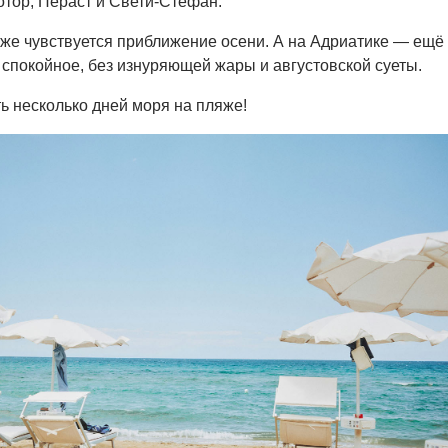
отор, Пераст и Свети-Стефан.
уже чувствуется приближение осени. А на Адриатике — ещё
, спокойное, без изнуряющей жары и августовской суеты.
 несколько дней моря на пляже!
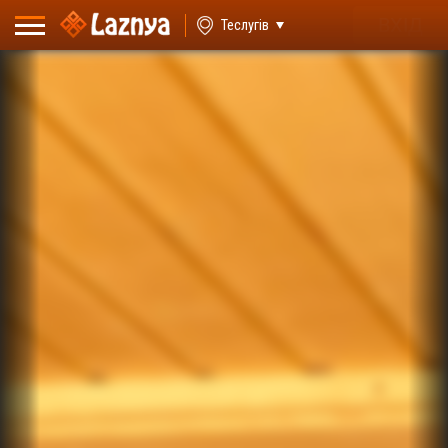
ВХІД
Теслугів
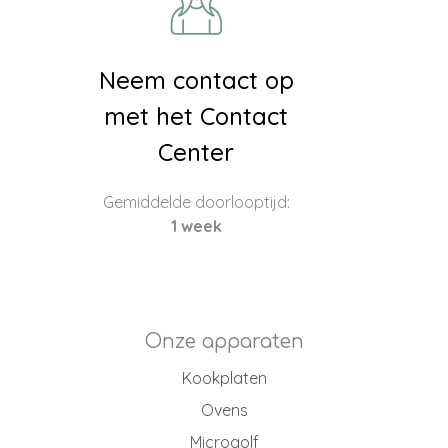
Neem contact op
met het Contact
Center
Gemiddelde doorlooptijd:
1 week
Onze apparaten
Kookplaten
Ovens
Microgolf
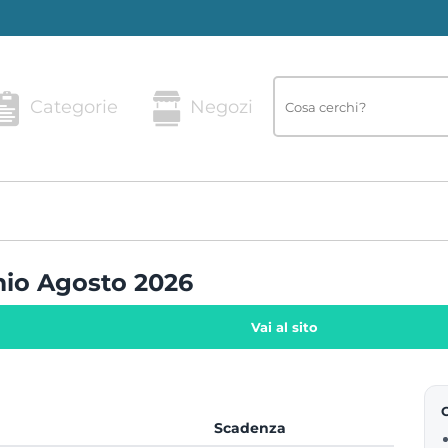
Categorie
Negozi
mio Agosto 2026
Vai al sito
Scadenza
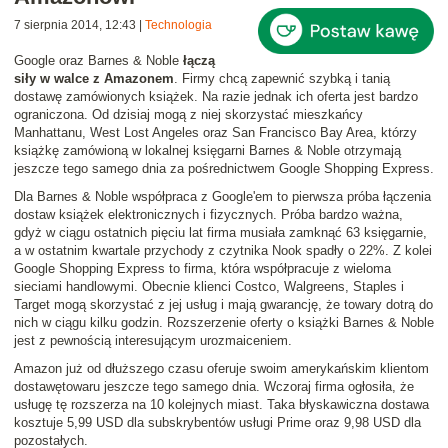
7 sierpnia 2014, 12:43
|
Technologia
Google oraz Barnes & Noble
łączą
siły w walce z Amazonem
. Firmy chcą zapewnić szybką i tanią
dostawę zamówionych książek. Na razie jednak ich oferta jest bardzo
ograniczona. Od dzisiaj mogą z niej skorzystać mieszkańcy
Manhattanu, West Lost Angeles oraz San Francisco Bay Area, którzy
książkę zamówioną w lokalnej księgarni Barnes & Noble otrzymają
jeszcze tego samego dnia za pośrednictwem Google Shopping Express.
Dla Barnes & Noble współpraca z Google'em to pierwsza próba łączenia
dostaw książek elektronicznych i fizycznych. Próba bardzo ważna,
gdyż w ciągu ostatnich pięciu lat firma musiała zamknąć 63 księgarnie,
a w ostatnim kwartale przychody z czytnika Nook spadły o 22%. Z kolei
Google Shopping Express to firma, która współpracuje z wieloma
sieciami handlowymi. Obecnie klienci Costco, Walgreens, Staples i
Target mogą skorzystać z jej usług i mają gwarancję, że towary dotrą do
nich w ciągu kilku godzin. Rozszerzenie oferty o książki Barnes & Noble
jest z pewnością interesującym urozmaiceniem.
Amazon już od dłuższego czasu oferuje swoim amerykańskim klientom
dostawętowaru jeszcze tego samego dnia. Wczoraj firma ogłosiła, że
usługę tę rozszerza na 10 kolejnych miast. Taka błyskawiczna dostawa
kosztuje 5,99 USD dla subskrybentów usługi Prime oraz 9,98 USD dla
pozostałych.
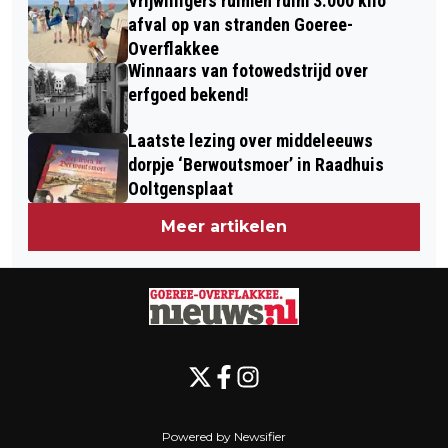
Vrijwilligers ruimen ruim 3.000 kilo
MEVROUW AAT BREEMAN-MELAARD
WATER
afval op van stranden Goeree-
UIT DEN BOMMEL
Overflakkee
Winnaars van fotowedstrijd over
erfgoed bekend!
Laatste lezing over middeleeuws
dorpje ‘Berwoutsmoer’ in Raadhuis
Ooltgensplaat
Meer artikelen
Powered by Newsifier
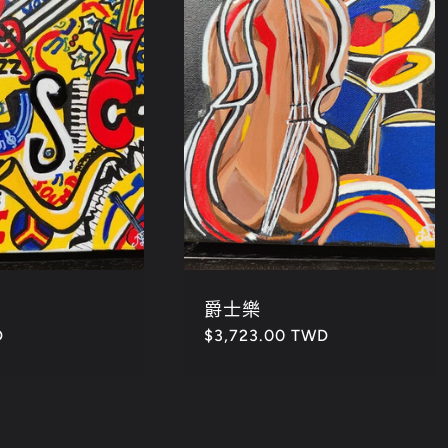
爵士樂
D
定
$3,723.00 TWD
價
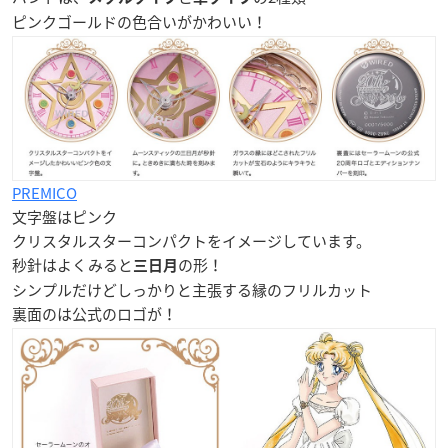
ピンクゴールドの色合いがかわいい！
PREMICO
文字盤はピンク
クリスタルスターコンパクト
をイメージしています。
秒針はよくみると
の形！
三日月
シンプルだけどしっかりと主張する縁のフリルカット
裏面のは公式のロゴが！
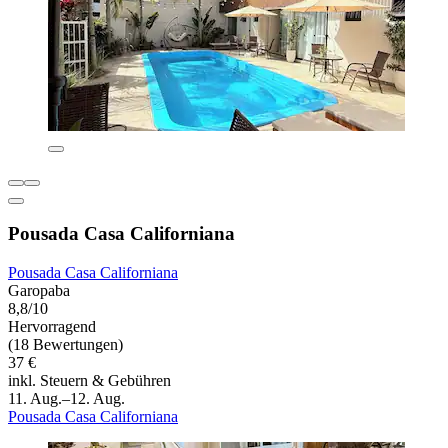
Pousada Casa Californiana
Pousada Casa Californiana
Garopaba
8,8/10
Hervorragend
(18 Bewertungen)
37 €
inkl. Steuern & Gebühren
11. Aug.–12. Aug.
Pousada Casa Californiana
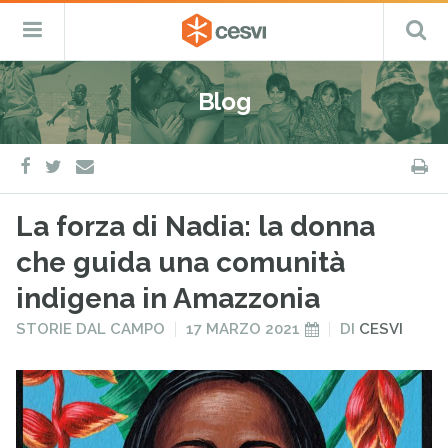
CESVI
Menu
C
Fondazione
–
Primario
ETS
Salta
Cooperazione,
al
Emergenza
Blog
contenuto
e
Sviluppo
facebook
twitter
S
e-
mail
La forza di Nadia: la donna
che guida una comunità
indigena in Amazzonia
PUBBLICATO
PUBBLICATO
STORIE DAL CAMPO
17 MARZO 2021
DI
CESVI
IN
IL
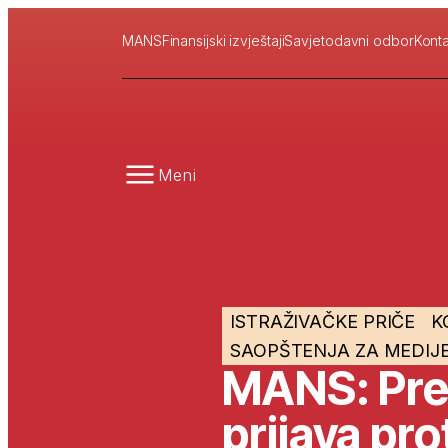
MANS
Finansijski izvještaji
Savjetodavni odbor
Konta
Meni
ISTRAŽIVAČKE PRIČE
K
SAOPŠTENJA ZA MEDIJ
MANS: Pred
prijava pro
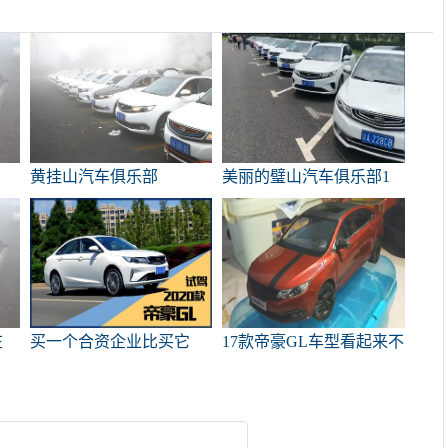
错
黄挂山汽车俱乐部
美丽的璧山汽车俱乐部1
在
买一个合资企业比买它
17款帝豪GL车型看起来不
重
好。我有大约100，000个
错
L2级自动驾驶仪。试试新
的帝豪GL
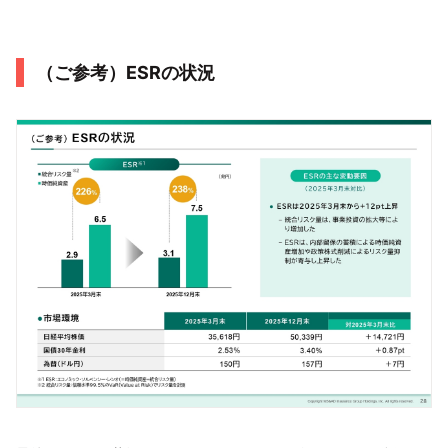
（ご参考）ESRの状況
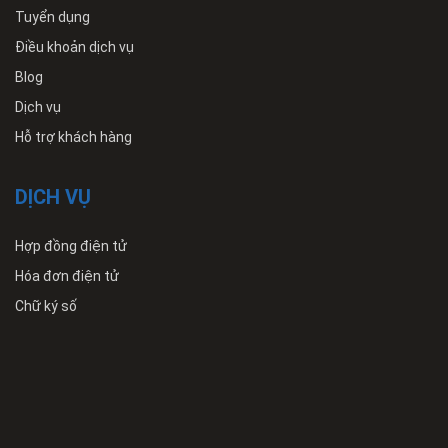
Tuyển dụng
Điều khoản dịch vụ
Blog
Dịch vụ
Hỗ trợ khách hàng
DỊCH VỤ
Hợp đồng điện tử
Hóa đơn điện tử
Chữ ký số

* * *

**WORK INSTRUCTION:**
Transcribe all data precisely. Pictures are not copied.

**SOLUTION FOR THIS EXERCISE:**
отор, Пераст и Свети-Стефан.
уже чувствуется приближение осени. А на Адриатике — ещё
, спокойное, без изнуряющей жары и августовской суеты.
 несколько дней моря на пляже!
ВХІД
Теслугів
Neem contact op
met het Contact
Center
Gemiddelde doorlooptijd:
1 week
Onze apparaten
Kookplaten
Ovens
Microgolf
Categorie
Negozi
mio Agosto 2026
Vai al sito
Scadenza
7 sierpnia 2014, 12:43
|
Technologia
Google oraz Barnes & Noble
łączą
siły w walce z Amazonem
. Firmy chcą zapewnić szybką i tanią
dostawę zamówionych książek. Na razie jednak ich oferta jest bardzo
ograniczona. Od dzisiaj mogą z niej skorzystać mieszkańcy
Manhattanu, West Lost Angeles oraz San Francisco Bay Area, którzy
książkę zamówioną w lokalnej księgarni Barnes & Noble otrzymają
jeszcze tego samego dnia za pośrednictwem Google Shopping Express.
Dla Barnes & Noble współpraca z Google'em to pierwsza próba łączenia
dostaw książek elektronicznych i fizycznych. Próba bardzo ważna,
gdyż w ciągu ostatnich pięciu lat firma musiała zamknąć 63 księgarnie,
a w ostatnim kwartale przychody z czytnika Nook spadły o 22%. Z kolei
Google Shopping Express to firma, która współpracuje z wieloma
sieciami handlowymi. Obecnie klienci Costco, Walgreens, Staples i
Target mogą skorzystać z jej usług i mają gwarancję, że towary dotrą do
nich w ciągu kilku godzin. Rozszerzenie oferty o książki Barnes & Noble
jest z pewnością interesującym urozmaiceniem.
Amazon już od dłuższego czasu oferuje swoim amerykańskim klientom
dostawętowaru jeszcze tego samego dnia. Wczoraj firma ogłosiła, że
usługę tę rozszerza na 10 kolejnych miast. Taka błyskawiczna dostawa
kosztuje 5,99 USD dla subskrybentów usługi Prime oraz 9,98 USD dla
pozostałych.
Vrijwilligers ruimen ruim 3.000 kilo
MEVROUW AAT BREEMAN-MELAARD
WATER
afval op van stranden Goeree-
UIT DEN BOMMEL
Overflakkee
Winnaars van fotowedstrijd over
erfgoed bekend!
Laatste lezing over middeleeuws
dorpje ‘Berwoutsmoer’ in Raadhuis
Ooltgensplaat
Meer artikelen
Powered by Newsifier
爵士樂
D
定
$3,723.00 TWD
價
ピンクゴールドの色合いがかわいい！
PREMICO
文字盤はピンク
クリスタルスターコンパクト
をイメージしています。
秒針はよくみると
の形！
三日月
シンプルだけどしっかりと主張する縁のフリルカット
裏面のは公式のロゴが！
Pousada Casa Californiana
Pousada Casa Californiana
Garopaba
8,8/10
Hervorragend
(18 Bewertungen)
37 €
inkl. Steuern & Gebühren
11. Aug.–12. Aug.
Pousada Casa Californiana
CESVI
Menu
C
Fondazione
–
Primario
ETS
Salta
Cooperazione,
al
Emergenza
Blog
contenuto
e
Sviluppo
facebook
twitter
S
e-
mail
La forza di Nadia: la donna
che guida una comunità
indigena in Amazzonia
PUBBLICATO
PUBBLICATO
STORIE DAL CAMPO
17 MARZO 2021
DI
CESVI
IN
IL
MANS
Finansijski izvještaji
Savjetodavni odbor
Konta
Meni
ISTRAŽIVAČKE PRIČE
K
SAOPŠTENJA ZA MEDIJ
MANS: Pred
prijava pro
错
黄挂山汽车俱乐部
美丽的璧山汽车俱乐部1
在
买一个合资企业比买它
17款帝豪GL车型看起来不
重
好。我有大约100，000个
错
L2级自动驾驶仪。试试新
的帝豪GL
（ご参考）ESRの状況
Tuyển dụng
Điều khoản dịch vụ
Blog
Dịch vụ
Hỗ trợ khách hàng
DỊCH VỤ
Hợp đồng điện tử
Hóa đơn điện tử
Chữ ký số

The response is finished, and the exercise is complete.